Equatorial Guinean President Teodoro Obiang Nguema on Wednesday announced a “total amnesty” for all political prisoners and opposition figures banned from political activity, according to a decree read on national television.
“I grant total amnesty to all citizens condemned by the courts… for political offenses in the exercise of their activity, serving or not serving their sentence,” the presidential decree said.
The move comes after President Obiang, who has ruled the oil-rich former Spanish colony since 1979, called last month for “dialogue and political interaction” with opposition groups.
Five political parties had signalled their willingness to take part in a national dialogue in July if their security was ensured.
The amnesty “must allow wide participation of all political actors”, according to the president, and guarantee “security” for those taking part in talks with international observers present.

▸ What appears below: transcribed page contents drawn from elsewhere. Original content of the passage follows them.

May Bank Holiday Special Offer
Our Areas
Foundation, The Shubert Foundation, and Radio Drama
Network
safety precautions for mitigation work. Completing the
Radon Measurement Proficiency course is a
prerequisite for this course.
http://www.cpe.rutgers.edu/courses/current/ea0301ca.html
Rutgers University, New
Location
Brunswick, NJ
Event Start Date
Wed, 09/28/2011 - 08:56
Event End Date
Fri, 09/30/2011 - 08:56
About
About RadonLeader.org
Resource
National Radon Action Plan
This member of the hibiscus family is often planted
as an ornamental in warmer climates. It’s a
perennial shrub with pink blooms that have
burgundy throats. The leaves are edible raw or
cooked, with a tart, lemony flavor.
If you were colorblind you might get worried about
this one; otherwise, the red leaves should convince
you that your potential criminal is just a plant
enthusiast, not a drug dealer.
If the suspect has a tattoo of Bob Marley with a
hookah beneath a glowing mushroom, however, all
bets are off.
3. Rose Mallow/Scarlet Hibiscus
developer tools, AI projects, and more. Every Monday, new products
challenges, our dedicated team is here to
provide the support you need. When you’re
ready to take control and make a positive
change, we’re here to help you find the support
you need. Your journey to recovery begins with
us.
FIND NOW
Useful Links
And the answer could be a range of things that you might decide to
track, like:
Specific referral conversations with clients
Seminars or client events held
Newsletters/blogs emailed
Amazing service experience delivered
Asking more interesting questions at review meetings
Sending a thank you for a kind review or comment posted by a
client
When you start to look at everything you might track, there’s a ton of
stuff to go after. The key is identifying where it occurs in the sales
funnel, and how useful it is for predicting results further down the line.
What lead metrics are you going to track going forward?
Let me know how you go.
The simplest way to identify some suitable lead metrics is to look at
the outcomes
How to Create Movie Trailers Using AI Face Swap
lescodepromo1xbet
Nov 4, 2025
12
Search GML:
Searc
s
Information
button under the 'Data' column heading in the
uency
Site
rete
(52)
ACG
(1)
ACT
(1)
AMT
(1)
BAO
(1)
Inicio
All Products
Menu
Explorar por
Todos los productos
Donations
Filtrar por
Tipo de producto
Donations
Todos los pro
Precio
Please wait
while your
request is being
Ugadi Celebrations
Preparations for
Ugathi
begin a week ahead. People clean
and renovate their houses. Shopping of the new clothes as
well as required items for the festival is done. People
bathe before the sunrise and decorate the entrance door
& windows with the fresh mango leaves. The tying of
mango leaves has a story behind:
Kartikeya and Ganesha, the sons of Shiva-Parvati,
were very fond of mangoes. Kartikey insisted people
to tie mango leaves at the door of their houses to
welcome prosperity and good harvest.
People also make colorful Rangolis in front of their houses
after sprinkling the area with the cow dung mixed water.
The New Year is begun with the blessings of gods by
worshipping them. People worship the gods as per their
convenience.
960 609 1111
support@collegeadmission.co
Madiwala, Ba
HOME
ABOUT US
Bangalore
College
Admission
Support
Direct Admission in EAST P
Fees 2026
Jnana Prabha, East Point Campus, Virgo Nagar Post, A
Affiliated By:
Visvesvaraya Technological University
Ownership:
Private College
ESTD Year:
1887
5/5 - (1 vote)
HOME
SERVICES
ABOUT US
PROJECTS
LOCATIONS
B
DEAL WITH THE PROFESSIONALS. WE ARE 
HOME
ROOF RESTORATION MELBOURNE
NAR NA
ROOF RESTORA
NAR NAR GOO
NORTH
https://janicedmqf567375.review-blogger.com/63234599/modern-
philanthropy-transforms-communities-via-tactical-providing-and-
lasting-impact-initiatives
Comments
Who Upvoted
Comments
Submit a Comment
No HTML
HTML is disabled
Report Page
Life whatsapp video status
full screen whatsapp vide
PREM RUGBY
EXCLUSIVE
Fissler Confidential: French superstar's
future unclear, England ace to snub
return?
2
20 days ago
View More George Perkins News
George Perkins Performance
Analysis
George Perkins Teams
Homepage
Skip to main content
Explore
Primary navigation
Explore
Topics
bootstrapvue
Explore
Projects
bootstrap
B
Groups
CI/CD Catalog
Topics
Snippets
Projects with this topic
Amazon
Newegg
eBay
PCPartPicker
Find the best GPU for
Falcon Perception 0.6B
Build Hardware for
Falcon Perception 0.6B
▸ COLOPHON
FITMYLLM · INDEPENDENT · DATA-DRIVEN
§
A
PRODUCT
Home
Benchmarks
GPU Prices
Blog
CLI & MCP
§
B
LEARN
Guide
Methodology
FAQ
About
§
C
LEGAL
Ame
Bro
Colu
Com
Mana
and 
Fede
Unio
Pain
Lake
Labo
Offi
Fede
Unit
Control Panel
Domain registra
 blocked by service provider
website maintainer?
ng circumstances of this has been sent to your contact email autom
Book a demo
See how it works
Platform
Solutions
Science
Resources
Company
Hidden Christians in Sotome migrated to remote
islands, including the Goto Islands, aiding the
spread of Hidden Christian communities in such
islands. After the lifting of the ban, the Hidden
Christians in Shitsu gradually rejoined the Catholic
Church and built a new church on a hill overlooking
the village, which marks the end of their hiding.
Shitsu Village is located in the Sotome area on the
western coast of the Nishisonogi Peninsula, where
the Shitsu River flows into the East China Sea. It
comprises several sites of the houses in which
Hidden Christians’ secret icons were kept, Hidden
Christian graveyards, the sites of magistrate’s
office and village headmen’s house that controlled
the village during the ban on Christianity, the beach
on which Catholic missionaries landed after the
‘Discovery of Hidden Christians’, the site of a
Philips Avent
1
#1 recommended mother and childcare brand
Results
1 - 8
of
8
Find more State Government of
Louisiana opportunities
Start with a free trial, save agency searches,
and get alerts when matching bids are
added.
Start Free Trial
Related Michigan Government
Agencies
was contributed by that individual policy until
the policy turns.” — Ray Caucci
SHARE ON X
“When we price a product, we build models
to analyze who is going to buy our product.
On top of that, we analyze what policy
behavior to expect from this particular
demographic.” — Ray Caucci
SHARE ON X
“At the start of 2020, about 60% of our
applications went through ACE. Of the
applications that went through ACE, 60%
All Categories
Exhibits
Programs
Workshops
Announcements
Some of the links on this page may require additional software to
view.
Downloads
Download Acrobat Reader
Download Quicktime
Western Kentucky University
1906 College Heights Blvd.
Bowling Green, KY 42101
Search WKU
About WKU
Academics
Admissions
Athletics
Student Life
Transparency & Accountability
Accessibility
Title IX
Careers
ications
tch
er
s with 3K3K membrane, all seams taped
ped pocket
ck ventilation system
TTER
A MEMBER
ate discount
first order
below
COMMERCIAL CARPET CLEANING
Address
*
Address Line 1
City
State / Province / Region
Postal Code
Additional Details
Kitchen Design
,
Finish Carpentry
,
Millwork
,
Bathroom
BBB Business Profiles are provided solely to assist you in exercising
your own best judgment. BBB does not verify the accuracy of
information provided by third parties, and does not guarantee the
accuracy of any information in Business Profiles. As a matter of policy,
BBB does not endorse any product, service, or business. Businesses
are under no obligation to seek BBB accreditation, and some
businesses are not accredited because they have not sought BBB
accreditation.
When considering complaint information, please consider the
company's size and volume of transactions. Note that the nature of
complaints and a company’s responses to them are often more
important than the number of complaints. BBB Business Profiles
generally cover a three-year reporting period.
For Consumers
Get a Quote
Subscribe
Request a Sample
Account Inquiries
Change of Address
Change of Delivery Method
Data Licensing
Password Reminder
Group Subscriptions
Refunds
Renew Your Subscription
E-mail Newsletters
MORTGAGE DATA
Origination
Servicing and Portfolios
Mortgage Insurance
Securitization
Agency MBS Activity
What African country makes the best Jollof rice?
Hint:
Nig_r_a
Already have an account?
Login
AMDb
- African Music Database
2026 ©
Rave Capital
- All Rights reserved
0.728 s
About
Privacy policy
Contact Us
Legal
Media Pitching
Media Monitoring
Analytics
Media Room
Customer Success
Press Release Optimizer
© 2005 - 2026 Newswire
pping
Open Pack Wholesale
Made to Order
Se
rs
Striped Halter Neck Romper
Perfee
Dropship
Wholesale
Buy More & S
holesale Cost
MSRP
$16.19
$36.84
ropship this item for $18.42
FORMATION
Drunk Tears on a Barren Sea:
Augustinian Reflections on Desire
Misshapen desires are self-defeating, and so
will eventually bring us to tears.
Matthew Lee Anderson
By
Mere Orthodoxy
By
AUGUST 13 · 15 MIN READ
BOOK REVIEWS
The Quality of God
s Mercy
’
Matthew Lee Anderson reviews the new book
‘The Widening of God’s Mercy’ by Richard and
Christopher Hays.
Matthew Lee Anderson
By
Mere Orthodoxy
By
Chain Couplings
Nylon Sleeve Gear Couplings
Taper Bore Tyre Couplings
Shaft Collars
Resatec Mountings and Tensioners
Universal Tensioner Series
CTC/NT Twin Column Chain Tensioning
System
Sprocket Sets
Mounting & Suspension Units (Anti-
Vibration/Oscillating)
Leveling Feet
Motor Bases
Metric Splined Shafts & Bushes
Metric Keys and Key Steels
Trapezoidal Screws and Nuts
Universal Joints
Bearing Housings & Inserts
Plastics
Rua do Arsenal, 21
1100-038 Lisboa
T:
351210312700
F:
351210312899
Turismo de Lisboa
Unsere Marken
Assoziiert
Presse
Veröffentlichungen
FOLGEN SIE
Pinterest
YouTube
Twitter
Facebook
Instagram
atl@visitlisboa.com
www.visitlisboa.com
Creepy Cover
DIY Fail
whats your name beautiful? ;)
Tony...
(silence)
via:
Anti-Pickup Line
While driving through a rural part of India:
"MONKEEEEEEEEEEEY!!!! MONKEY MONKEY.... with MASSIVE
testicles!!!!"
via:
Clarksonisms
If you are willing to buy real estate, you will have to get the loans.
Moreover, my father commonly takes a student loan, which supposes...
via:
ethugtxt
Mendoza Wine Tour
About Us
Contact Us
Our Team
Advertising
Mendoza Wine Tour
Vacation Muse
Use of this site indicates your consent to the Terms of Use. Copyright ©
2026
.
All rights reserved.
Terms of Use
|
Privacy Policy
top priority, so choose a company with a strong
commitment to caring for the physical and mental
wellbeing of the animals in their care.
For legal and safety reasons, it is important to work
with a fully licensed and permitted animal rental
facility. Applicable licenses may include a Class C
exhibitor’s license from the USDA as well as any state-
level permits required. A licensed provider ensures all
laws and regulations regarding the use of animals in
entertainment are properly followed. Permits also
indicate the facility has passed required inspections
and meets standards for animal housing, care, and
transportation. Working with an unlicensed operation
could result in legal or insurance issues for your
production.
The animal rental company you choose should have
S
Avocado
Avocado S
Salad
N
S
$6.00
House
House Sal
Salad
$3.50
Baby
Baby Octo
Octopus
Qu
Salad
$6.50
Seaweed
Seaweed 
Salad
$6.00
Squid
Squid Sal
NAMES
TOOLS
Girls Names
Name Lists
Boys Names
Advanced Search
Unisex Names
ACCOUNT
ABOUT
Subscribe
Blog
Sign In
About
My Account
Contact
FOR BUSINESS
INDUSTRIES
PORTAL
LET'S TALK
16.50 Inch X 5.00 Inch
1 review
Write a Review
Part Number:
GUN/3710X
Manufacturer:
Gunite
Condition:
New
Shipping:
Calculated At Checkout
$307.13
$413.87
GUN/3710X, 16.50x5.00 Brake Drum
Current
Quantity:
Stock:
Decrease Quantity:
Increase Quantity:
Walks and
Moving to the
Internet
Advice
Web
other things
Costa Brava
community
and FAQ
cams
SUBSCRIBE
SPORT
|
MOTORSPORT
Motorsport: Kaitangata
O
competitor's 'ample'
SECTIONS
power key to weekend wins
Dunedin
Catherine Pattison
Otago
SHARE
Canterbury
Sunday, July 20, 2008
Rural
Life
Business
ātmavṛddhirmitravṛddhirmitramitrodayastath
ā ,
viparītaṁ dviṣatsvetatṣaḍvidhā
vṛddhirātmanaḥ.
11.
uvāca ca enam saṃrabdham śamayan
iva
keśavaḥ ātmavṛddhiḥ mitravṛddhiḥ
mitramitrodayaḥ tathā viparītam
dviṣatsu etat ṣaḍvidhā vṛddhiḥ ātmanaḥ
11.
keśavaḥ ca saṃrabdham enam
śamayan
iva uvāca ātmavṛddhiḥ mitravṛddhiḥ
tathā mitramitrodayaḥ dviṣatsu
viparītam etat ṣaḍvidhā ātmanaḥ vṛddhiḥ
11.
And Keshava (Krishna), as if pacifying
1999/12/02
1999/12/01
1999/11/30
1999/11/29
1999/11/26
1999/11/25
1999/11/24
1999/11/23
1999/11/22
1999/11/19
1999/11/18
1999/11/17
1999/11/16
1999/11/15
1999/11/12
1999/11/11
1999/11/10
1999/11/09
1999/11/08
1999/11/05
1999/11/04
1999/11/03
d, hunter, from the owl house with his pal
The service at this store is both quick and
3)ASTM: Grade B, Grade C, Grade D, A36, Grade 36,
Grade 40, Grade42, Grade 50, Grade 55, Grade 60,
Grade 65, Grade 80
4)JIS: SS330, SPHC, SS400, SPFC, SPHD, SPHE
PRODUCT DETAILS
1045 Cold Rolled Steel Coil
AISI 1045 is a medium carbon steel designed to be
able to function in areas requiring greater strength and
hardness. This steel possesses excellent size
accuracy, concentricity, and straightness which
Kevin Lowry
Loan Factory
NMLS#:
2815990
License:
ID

The amnesty will also be granted to people “deprived of their liberty or prevented from exercising their political rights,” the decree said.
Obiang’s decades in power have been strongly criticised for corruption and human-rights abuses.
His proposal for national talks came after a failed coup last December – one of more than half a dozen attempts to unseat him over the years – that was followed by a crackdown on the opposition.
The now-banned Citizens for Innovation party (CI) said on Tuesday that opposition figure Juan Obama Edu, who was jailed for “sedition”, had been tortured to death in prison earlier this week.